🤖 AI Summary
This work addresses the high latency inherent in traditional cascaded spoken dialogue systems, which stems from passive endpoint detection and hinders real-time interaction. To overcome this limitation, the authors propose an endpoint anticipation mechanism that enables the speech model to proactively predict utterance completion, triggering speculative execution of the large language model and text-to-speech synthesis up to 2.56 seconds in advance. This approach establishes the first speculation pipeline in spoken dialogue grounded in partial contextual input and introduces novel metrics to quantify the trade-off between latency reduction and computational redundancy.
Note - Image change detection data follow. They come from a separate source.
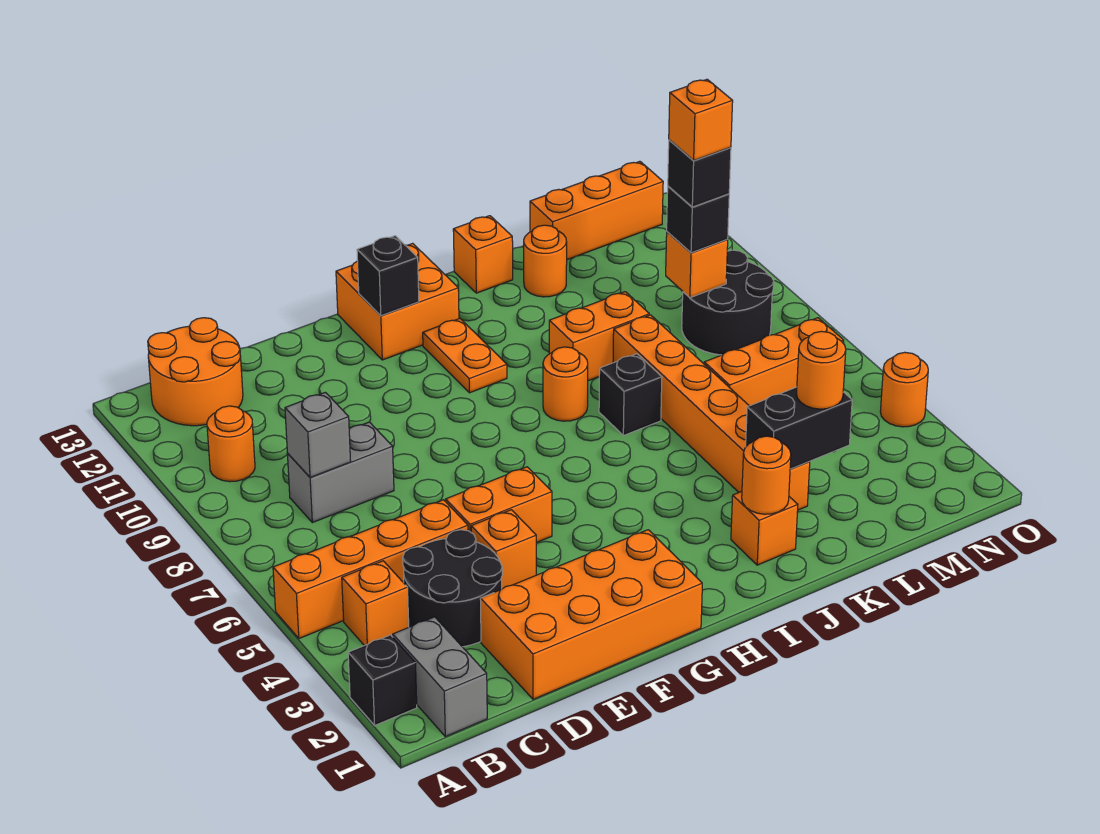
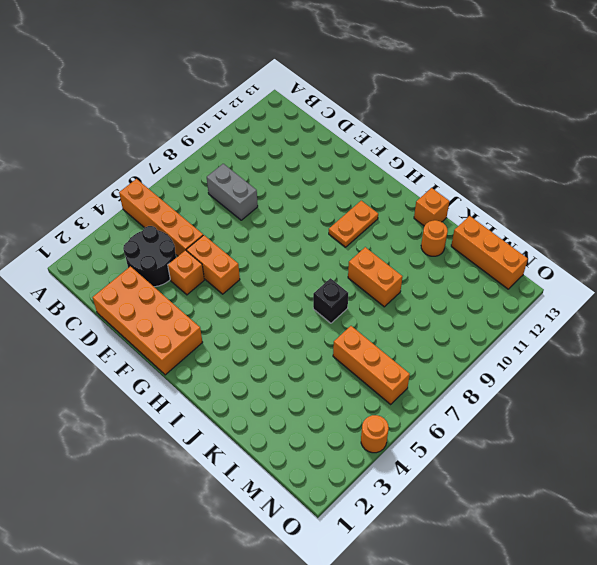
none -> black brick A2 level 1
none -> grey brick B1:B2 level 1
none -> orange brick B4 level 1
none -> orange round brick B10 level 1

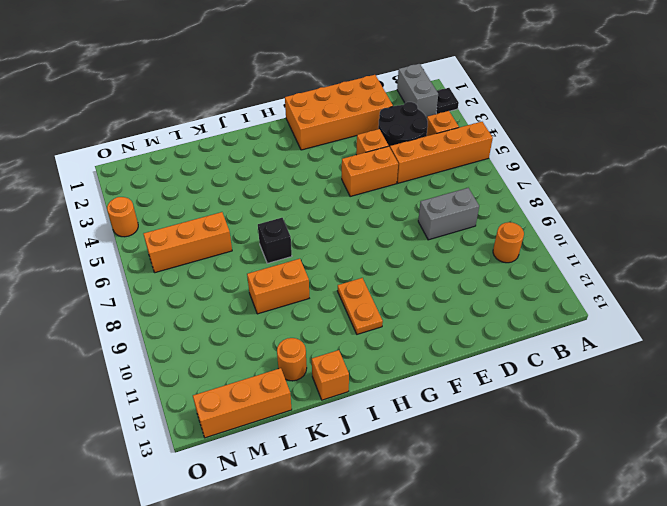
black plate A2 level 1 -> black brick A2 level 1
none -> orange round brick B12:C13 level 1
none -> orange brick G12:H13 level 1
none -> orange round brick I8 level 1
none -> orange brick J2 level 1

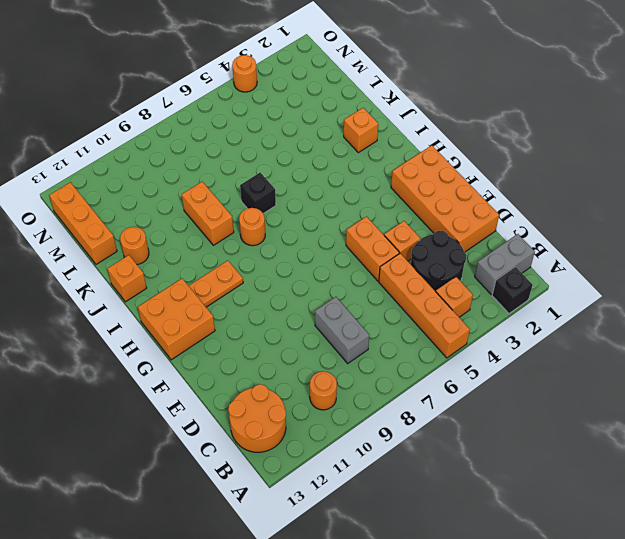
none -> orange brick K3:K8 level 1
none -> orange brick L6:N6 level 1
none -> black round brick M8:N9 level 1
none -> grey brick C8 level 2

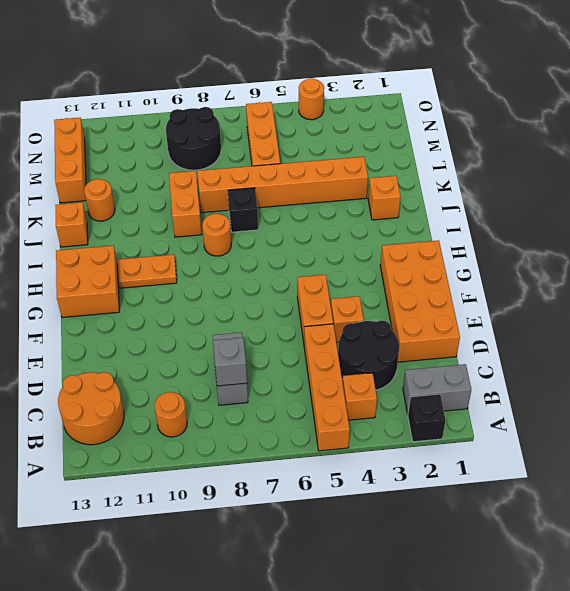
none -> black brick G12 level 2
none -> orange round brick J2 level 2
none -> black brick K3:L3 level 2
none -> orange brick M9 level 2

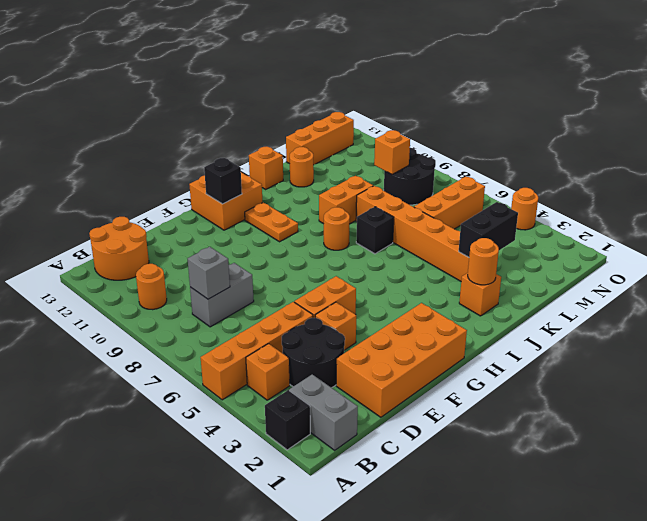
none -> orange round brick L3 level 3
none -> black brick M9 level 3
none -> black brick M9 level 4
none -> orange brick M9 level 5

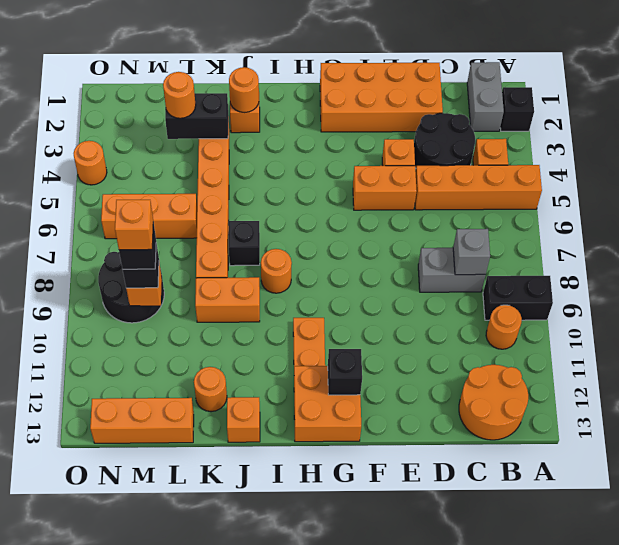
black brick A9:B9 level 1 -> none

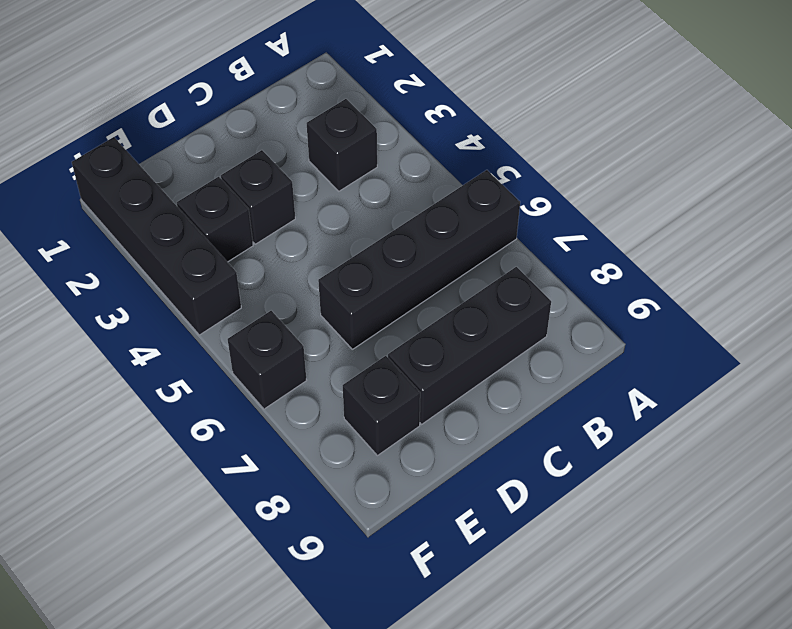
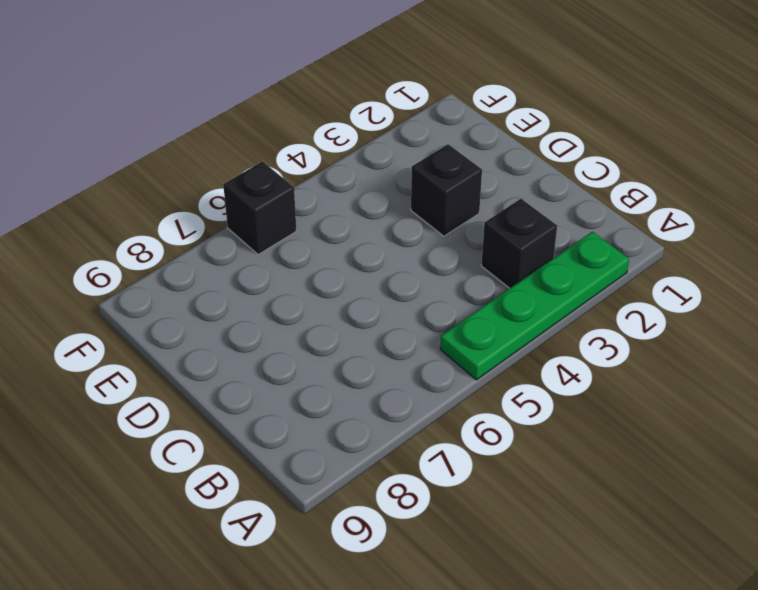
green plate A2:A5 level 1 -> none
none -> black brick A6:D6 level 1
none -> black brick B8:D8 level 1

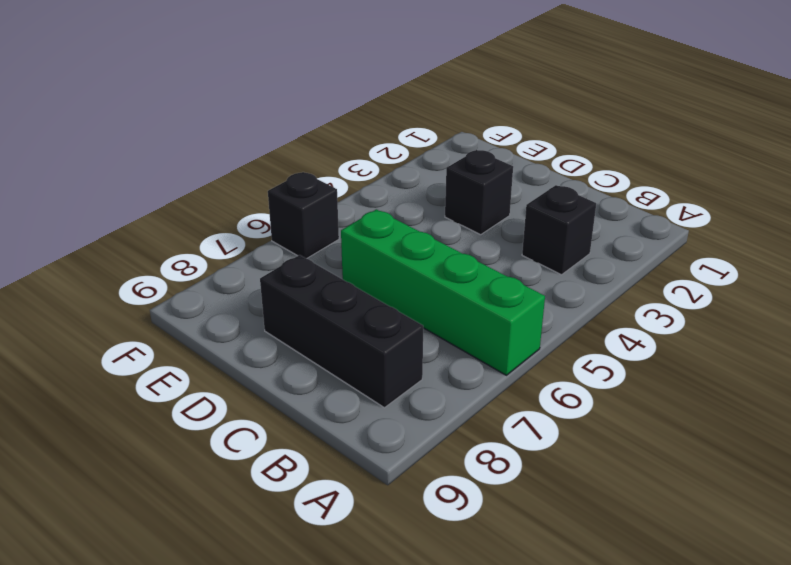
green brick A6:D6 level 1 -> black brick A6:D6 level 1
none -> black brick E3 level 1
none -> black brick E8 level 1

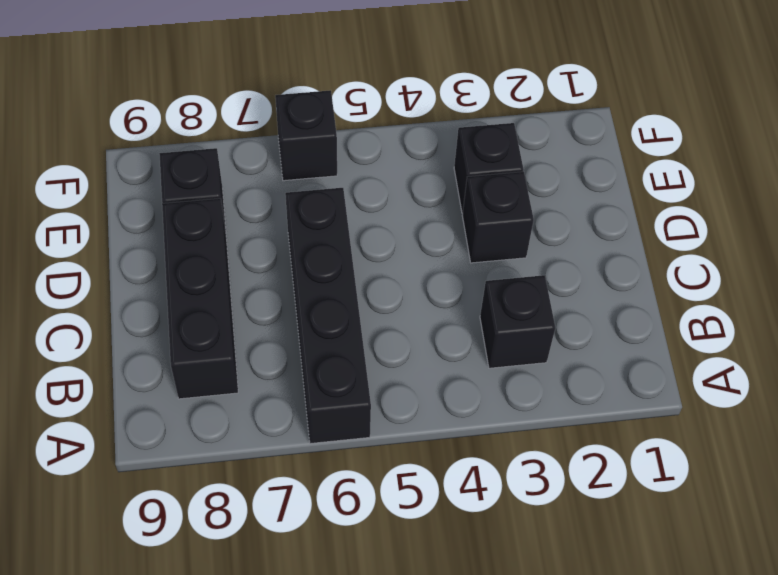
none -> black brick F1:F4 level 1

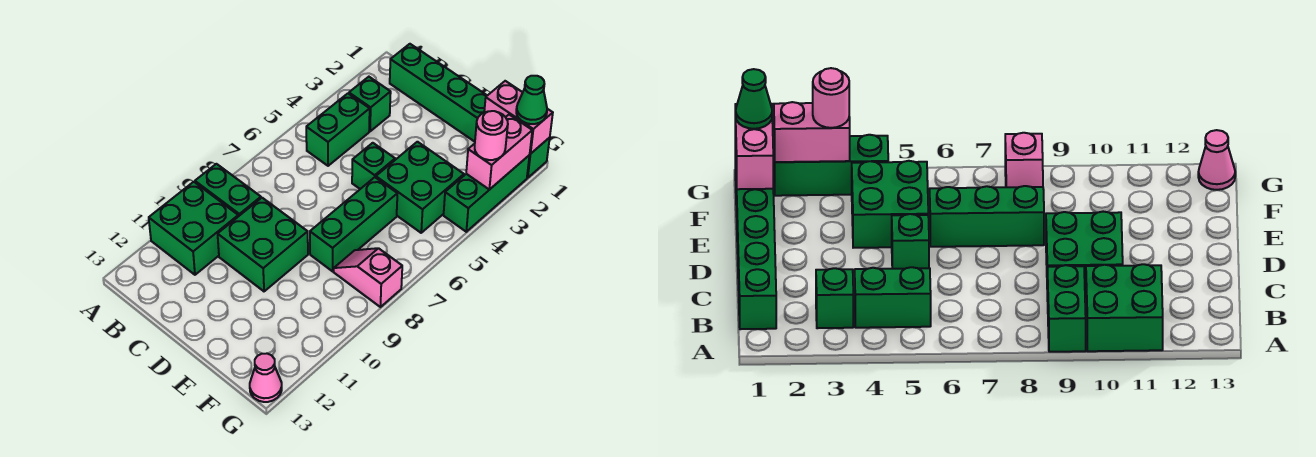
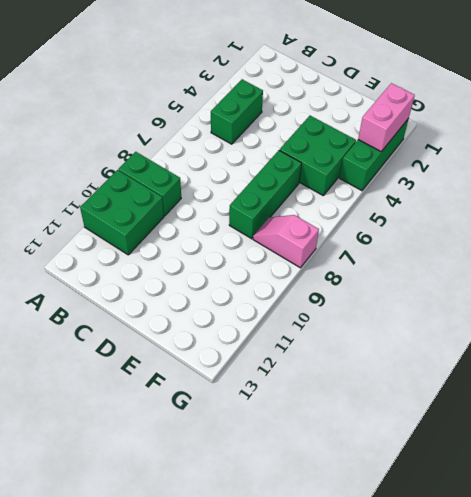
none -> green brick B1:G1 level 1
none -> green brick B3 level 1
none -> green brick C9:D10 level 1

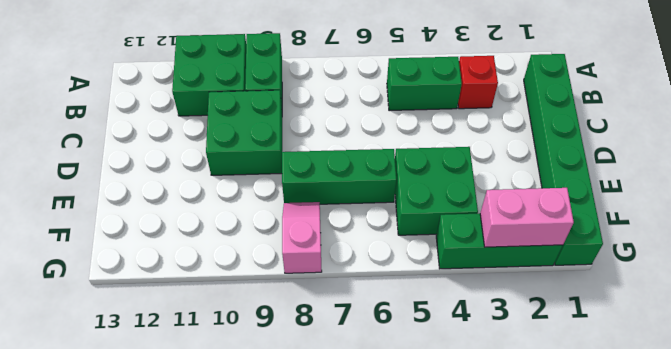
red brick B3 level 1 -> green brick B3 level 1
none -> green brick D5 level 1
none -> pink cone G13 level 1
none -> pink brick F1:G1 level 2

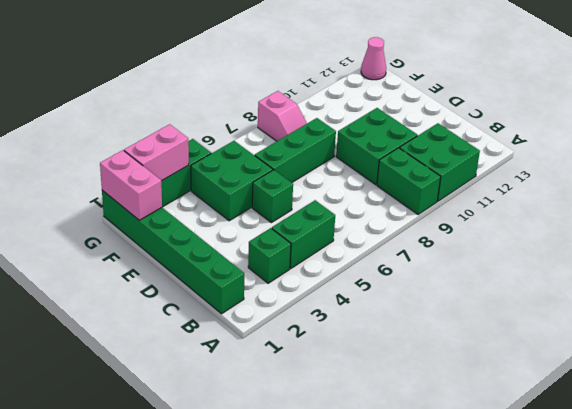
none -> green cone G1 level 3
none -> pink round brick G3 level 3

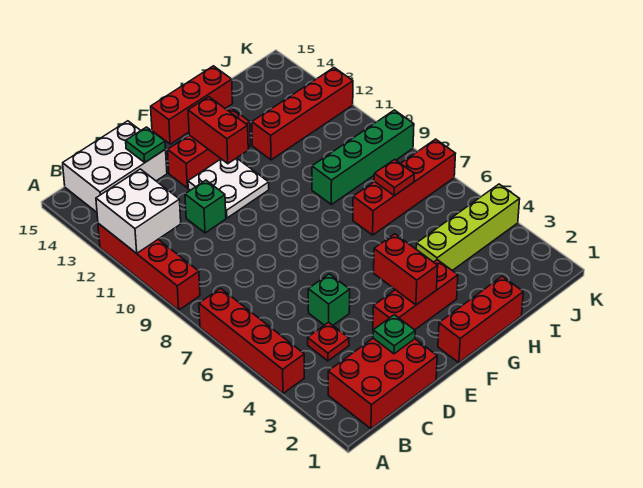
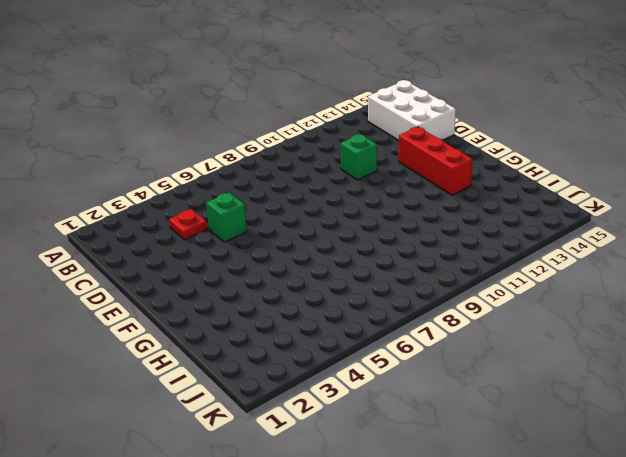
none -> red brick A4:A7 level 1
none -> red brick A9:A12 level 1
none -> red brick B1:D2 level 1

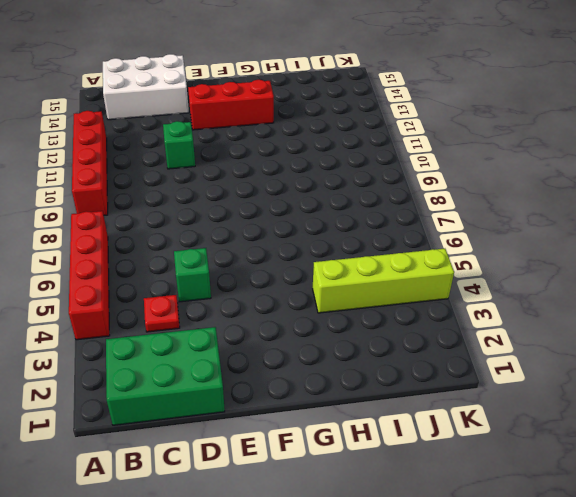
green brick B1:D2 level 1 -> red brick B1:D2 level 1
none -> red brick E3:G3 level 1
none -> white plate E11:F12 level 1
none -> red brick F1:H1 level 1

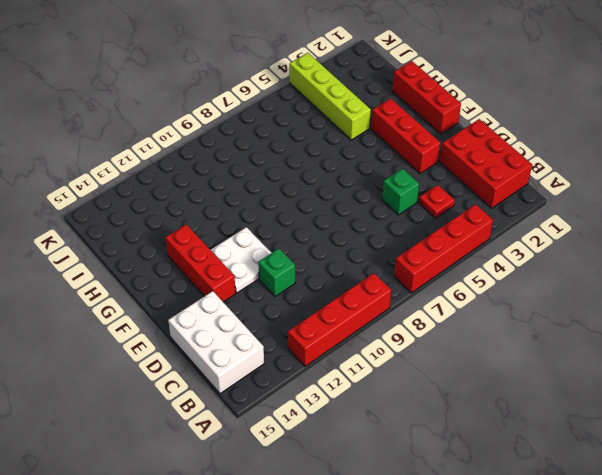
none -> red brick F15:H15 level 1
none -> red brick H7:K7 level 1
none -> green brick H9:K9 level 1

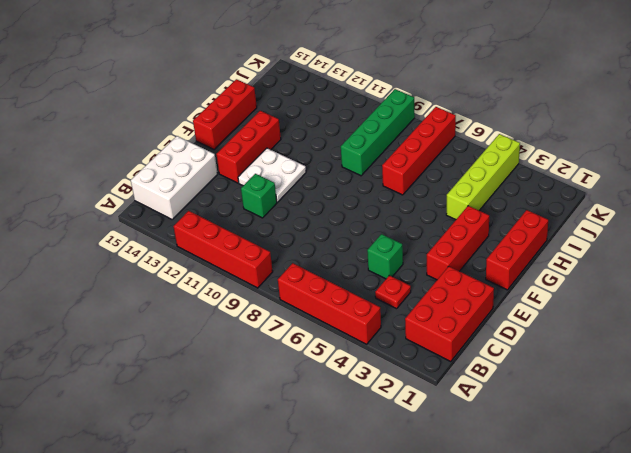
none -> red brick H12:K12 level 1
none -> white brick A11:B12 level 2
none -> green plate D2 level 2

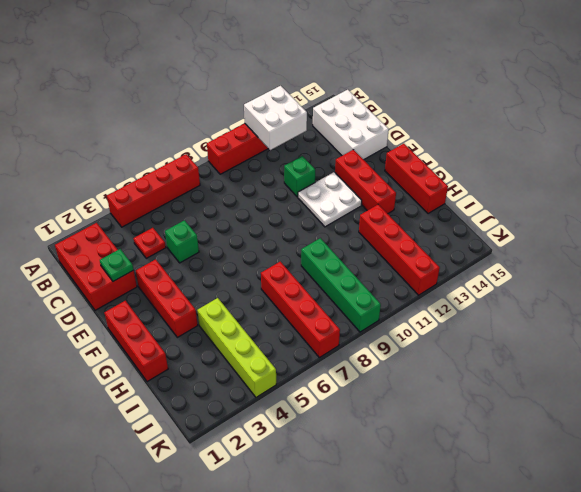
none -> green plate D14 level 2
none -> red brick F3:F4 level 2
none -> red brick F12:F13 level 2

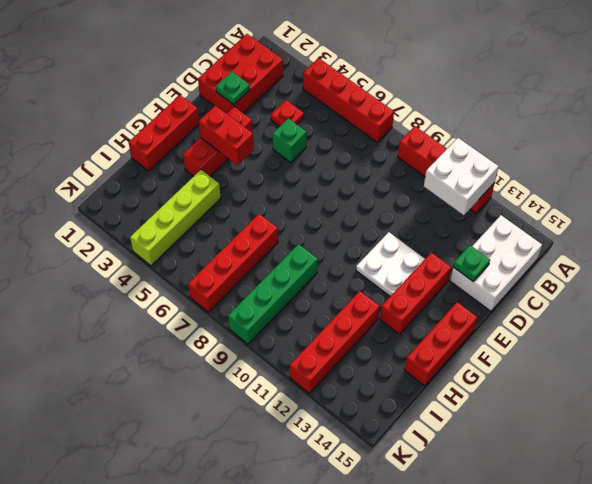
none -> green brick D11 level 1
none -> red brick F12:F13 level 2
none -> red plate I7 level 2

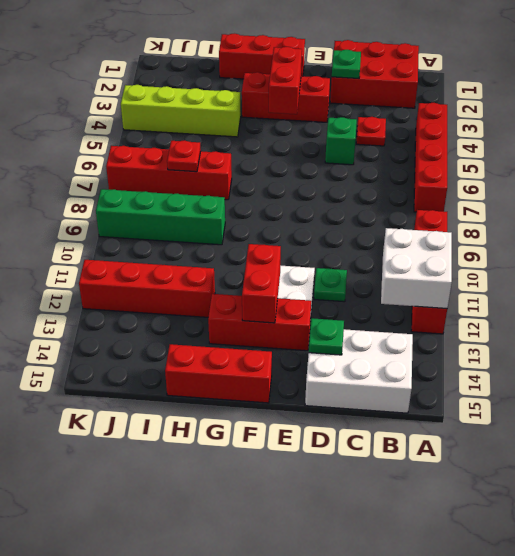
green plate D11 level 1 -> green brick D11 level 1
Integrated into the Unmute framework, the method reduces average system latency by 505 milliseconds across multiple dialogue datasets, at the cost of a 28.4% increase in speculative computation, effectively masking sequential bottlenecks and substantially enhancing real-time complex reasoning capabilities.
📝 Abstract
While low-latency interaction is critical for spoken dialogue, cascaded architectures are often bottlenecked by reactive turn-completion detection. We propose Endpoint Anticipation, shifting from reactive detection to proactive forecasting of end-of-turn signals. Our speech-based model anticipates endpoints upto 2.56 seconds in advance, enabling speculative execution of LLM and TTS pipelines on partial context. We introduce metrics to quantify the trade-off between realized latency reduction and computational redundancy. Evaluation across conversational and task-oriented datasets shows our model consistently outperforms competitive VAP-based baselines. Integration with the Unmute framework demonstrates a 505 ms average latency reduction with a 28.4% increase in speculative computation, effectively masking sequential bottlenecks to enable complex reasoning in real-time speech-to-speech interaction.